#### [WHAT THE TASK ASKS]
Every line holding the word "depth" should be copied from the material.
** Opening EXTRACTED ENTRIES block **
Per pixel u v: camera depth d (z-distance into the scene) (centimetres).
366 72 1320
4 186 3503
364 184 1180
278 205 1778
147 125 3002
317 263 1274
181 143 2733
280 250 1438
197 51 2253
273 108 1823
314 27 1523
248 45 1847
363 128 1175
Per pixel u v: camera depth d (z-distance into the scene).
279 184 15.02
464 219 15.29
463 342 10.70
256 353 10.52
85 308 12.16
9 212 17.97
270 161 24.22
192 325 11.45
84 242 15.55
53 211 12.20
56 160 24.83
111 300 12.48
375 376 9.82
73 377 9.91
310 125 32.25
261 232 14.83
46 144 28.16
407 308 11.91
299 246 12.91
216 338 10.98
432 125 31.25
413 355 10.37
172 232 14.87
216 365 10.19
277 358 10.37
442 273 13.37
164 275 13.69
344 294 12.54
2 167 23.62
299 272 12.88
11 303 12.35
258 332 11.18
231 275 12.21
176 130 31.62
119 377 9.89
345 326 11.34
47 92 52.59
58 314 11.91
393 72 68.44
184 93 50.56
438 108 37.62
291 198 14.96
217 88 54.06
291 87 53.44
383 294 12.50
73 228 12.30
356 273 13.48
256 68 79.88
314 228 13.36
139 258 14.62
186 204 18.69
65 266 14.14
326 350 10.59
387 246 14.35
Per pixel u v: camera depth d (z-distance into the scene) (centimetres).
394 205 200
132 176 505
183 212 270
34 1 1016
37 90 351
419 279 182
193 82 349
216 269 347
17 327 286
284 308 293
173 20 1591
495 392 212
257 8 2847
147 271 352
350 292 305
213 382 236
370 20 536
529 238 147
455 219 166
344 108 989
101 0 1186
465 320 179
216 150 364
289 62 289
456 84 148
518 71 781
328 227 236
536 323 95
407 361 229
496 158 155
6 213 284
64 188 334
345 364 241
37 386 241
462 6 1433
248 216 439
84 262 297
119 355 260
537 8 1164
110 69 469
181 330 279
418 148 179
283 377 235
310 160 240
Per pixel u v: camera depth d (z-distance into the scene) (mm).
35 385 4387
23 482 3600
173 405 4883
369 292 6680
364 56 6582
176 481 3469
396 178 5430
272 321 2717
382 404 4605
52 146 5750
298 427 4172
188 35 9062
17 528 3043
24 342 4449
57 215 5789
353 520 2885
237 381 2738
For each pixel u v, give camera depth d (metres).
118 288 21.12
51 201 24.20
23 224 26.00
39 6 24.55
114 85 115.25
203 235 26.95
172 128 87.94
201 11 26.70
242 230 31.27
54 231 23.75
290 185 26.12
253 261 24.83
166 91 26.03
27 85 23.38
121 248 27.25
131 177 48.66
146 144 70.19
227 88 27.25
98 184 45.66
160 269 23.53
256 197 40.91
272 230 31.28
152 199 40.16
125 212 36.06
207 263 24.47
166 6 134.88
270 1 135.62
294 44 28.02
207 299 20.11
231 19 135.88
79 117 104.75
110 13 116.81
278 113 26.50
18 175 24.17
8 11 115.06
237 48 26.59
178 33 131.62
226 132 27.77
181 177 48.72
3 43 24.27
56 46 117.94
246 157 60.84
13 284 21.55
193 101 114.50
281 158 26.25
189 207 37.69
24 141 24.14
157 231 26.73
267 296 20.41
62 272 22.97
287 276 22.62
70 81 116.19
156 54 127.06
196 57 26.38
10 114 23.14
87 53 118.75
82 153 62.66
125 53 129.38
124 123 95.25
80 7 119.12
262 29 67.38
** Closing EXTRACTED ENTRIES block **
** Opening EXTRACTED ENTRIES block **
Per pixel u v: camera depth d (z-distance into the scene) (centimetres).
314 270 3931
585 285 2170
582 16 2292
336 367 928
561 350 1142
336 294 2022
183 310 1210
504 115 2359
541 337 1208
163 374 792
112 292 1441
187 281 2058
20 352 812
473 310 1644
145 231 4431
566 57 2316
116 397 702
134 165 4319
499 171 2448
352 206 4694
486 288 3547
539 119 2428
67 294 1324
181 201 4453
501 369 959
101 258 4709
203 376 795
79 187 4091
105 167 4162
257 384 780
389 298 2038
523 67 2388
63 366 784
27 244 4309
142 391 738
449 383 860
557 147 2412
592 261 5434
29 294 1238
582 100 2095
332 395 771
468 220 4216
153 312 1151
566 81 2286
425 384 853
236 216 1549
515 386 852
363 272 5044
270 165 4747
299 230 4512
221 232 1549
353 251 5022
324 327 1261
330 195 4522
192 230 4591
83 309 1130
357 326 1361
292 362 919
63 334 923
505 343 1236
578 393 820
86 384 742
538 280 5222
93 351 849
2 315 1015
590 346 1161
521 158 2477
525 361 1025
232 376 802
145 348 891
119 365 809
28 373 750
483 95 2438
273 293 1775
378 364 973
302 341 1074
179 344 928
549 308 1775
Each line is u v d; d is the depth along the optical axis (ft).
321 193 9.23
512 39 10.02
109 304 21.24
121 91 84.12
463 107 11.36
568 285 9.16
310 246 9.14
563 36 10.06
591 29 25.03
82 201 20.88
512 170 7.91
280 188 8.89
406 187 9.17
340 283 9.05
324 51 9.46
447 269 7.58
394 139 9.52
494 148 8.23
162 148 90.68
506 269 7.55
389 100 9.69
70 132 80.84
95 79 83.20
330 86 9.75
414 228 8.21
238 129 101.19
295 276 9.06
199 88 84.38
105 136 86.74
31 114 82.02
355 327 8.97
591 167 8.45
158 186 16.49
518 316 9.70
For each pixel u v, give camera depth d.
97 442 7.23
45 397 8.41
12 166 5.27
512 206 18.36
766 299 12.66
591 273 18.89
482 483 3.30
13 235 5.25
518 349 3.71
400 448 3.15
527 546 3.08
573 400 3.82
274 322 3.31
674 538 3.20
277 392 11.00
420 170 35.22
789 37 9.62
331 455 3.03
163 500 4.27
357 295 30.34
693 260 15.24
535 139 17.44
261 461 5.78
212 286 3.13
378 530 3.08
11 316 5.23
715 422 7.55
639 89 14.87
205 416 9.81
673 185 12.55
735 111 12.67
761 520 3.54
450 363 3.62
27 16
** Closing EXTRACTED ENTRIES block **
#### [ANSWER]
Per pixel u v: camera depth d (z-distance into the scene) (centimetres).
Per pixel u v: camera depth d (z-distance into the scene).
Per pixel u v: camera depth d (z-distance into the scene) (centimetres).
Per pixel u v: camera depth d (z-distance into the scene) (mm).
For each pixel u v, give camera depth d (metres).
Per pixel u v: camera depth d (z-distance into the scene) (centimetres).
Each line is u v d; d is the depth along the optical axis (ft).
For each pixel u v, give camera depth d.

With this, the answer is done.